To set the stage, let's say you are deploying onto three nodes inside a private network, and are going to implement fail-over using a virtual IP managed at Layer 2 (ARP or NDP). Broadly speaking we can split the deployment into three parts:

  • A backend that stores the container image layers and replicates them amongst the other replicas.
  • A frontend that serves client requests (e.g. push/pull) and dispatches them to the backend.
  • A virtual IP manager that checks the health of the previous two components and will move the VIP to a different node if they are not healthy.

For the frontend I found two main options:

  • Distribution Registry: This is the original container registry developed by Docker and has since been donated to the CNCF. It's fairly bare-bones but the de facto way of running a registry yourself.
  • Zot Registry is a bit of a new comer here and seems to have been developed by Cisco before being open sourced. Zot comes with many more features than the distribution registry, including a GUI. (Also, retention policies! Never manually delete old images again!) One potential hiccup with this registry is that it strictly conforms to the OCI specifications, and so you will be unable to push container images to it using docker push, since that uses the docker format. This is easy to fix though by using Podman or skopeo, which let you push images in the OCI format.

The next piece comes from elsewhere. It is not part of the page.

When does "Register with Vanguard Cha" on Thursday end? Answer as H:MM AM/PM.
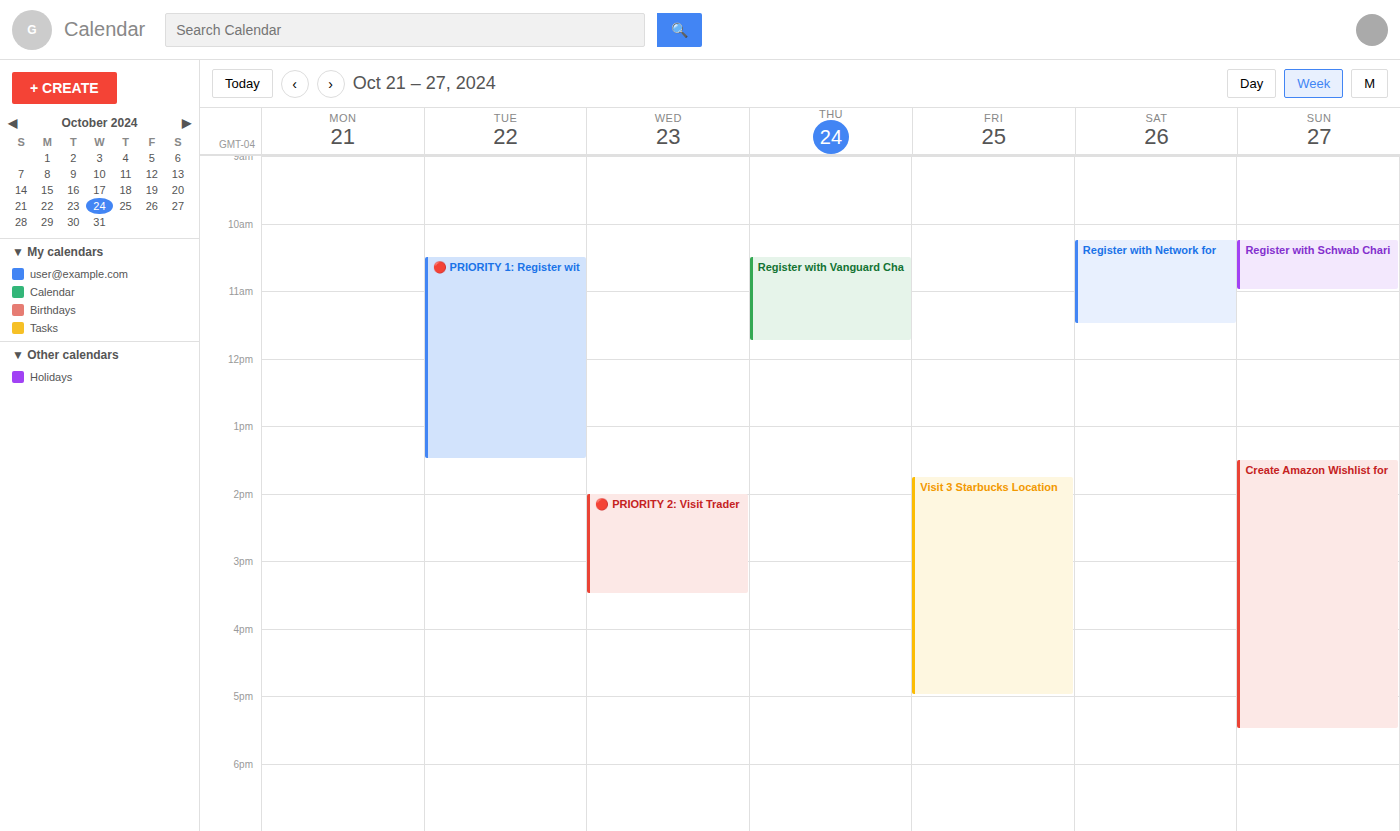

If it isn't clear already I like Zot quite a bit: it strikes a nice balance between features and simplicity, plus the GUI is nice too.

The backend is the heart of the system and is the most difficult to setup. In general, replicated storage can be done at two levels:

  • Block Storage. This operates at a very low level and replicates the individual blocks of your file system. Due to this generality, replicated block storage systems such Ceph are often very complicated and resource intensive. Not the choice here.
  • Object Storage. This operates at a high level and replicates invididual "objects", which are just blobs of data. Most object stores use the S3 API, and fortunately Zot supports it as a backend. There are several good options here:2
    • Garage. An interesting project, unlike many other systems it uses CRDTs for replication instead of a consensus algorithm like Raft.
    • SeaweedFS. I've heard excellent things about this and people have been able to run it with billions of files. Definitely a good choice, however Garage seemed simpler to deploy so that's what I went with.

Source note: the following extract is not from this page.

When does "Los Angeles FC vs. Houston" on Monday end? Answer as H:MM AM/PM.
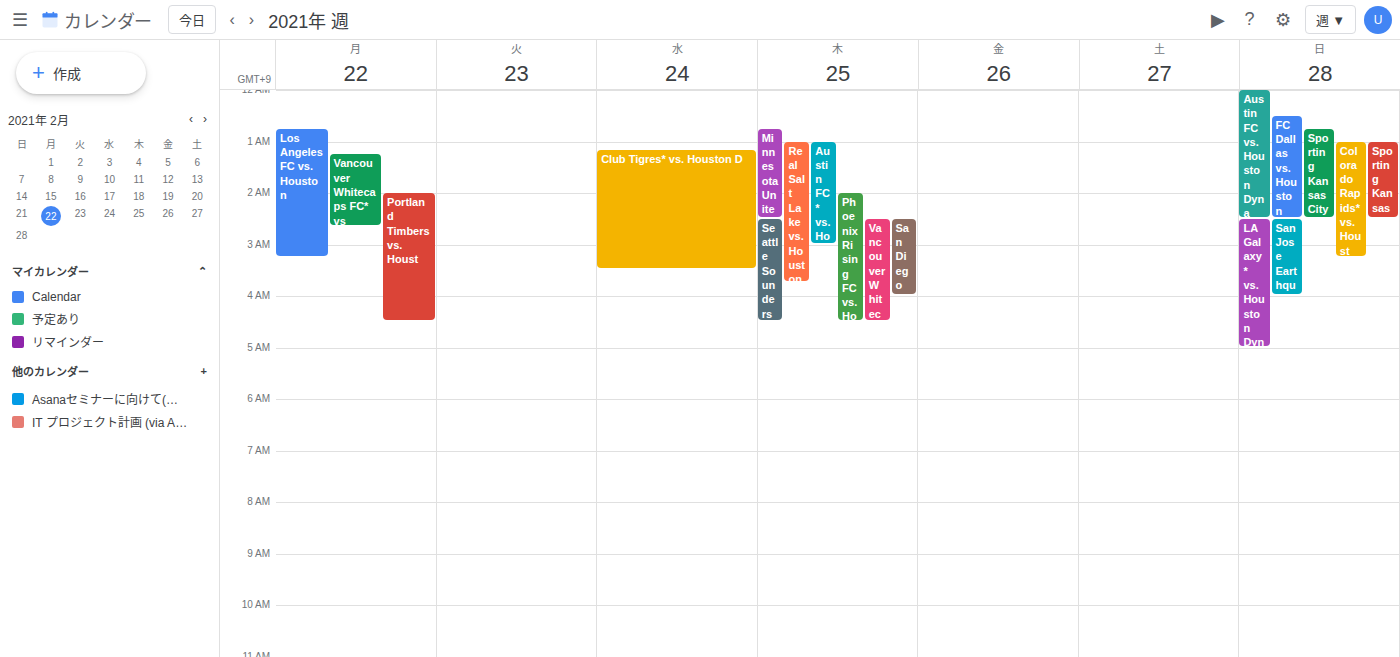
3:15 AM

Finally, managing the virtual IP. Keepalived is the simplest and traditional choice here, though (self-plug!) if you want more resilient leader election you could try kayak too.

All together then:

A diagram showing how zot, garage, and keepalived interact on three nodes with arrows indicating how they communicate with each other.

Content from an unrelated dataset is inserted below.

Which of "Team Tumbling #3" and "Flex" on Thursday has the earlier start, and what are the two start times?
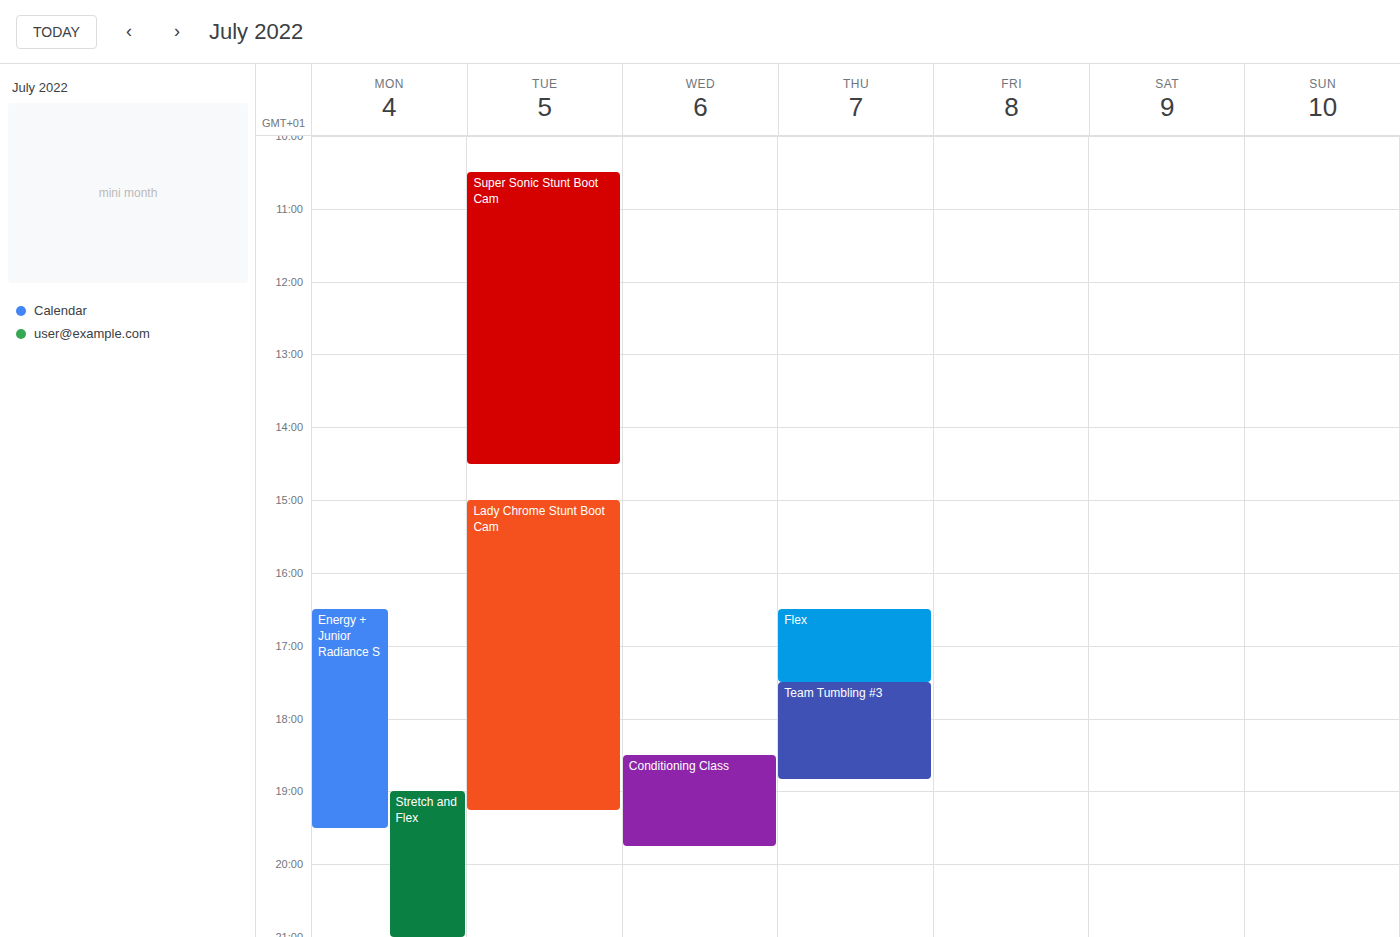
"Flex" 4:30 PM; "Team Tumbling #3" 5:30 PM.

For deployment, all of the above programs are static binaries and can be easily run using systemd. Another option could be Podman quadlets.345

There are more things you can add to this setup that would be useful in production (e.g. a reverse proxy to load balance between the nodes and do TLS termination), but that's the fundamental idea. In practice it works pretty well!

1

Which itself is actually fairly liberating through the magic of port forwards and SOCKS proxies.

2

MinIO is not one of them.

3

If doing this, be careful about running Podman and Kubernetes on the same node. Podman will try to set up its own firewall rules and they might conflict with what Kubernetes or your CNI does. I think Podman doesn't create firewall rules if you run the containers with host network mode, so that might work. I know for sure this does not work with Docker.

4

For the containerization purists out there, in theory you can avoid the firewall issues if you deploy these as static pods with kubeadm instead. However, this creates a bootstrapping loop with the other control plane pods, you won't be able to use your registry if you nuke your cluster to re-install it, and there's a strong chance a cluster problem could lead to cascading failures.

5

In other words, just use systemd. systemd is great! The kubelet and CRI use systemd! You can do it, I believe!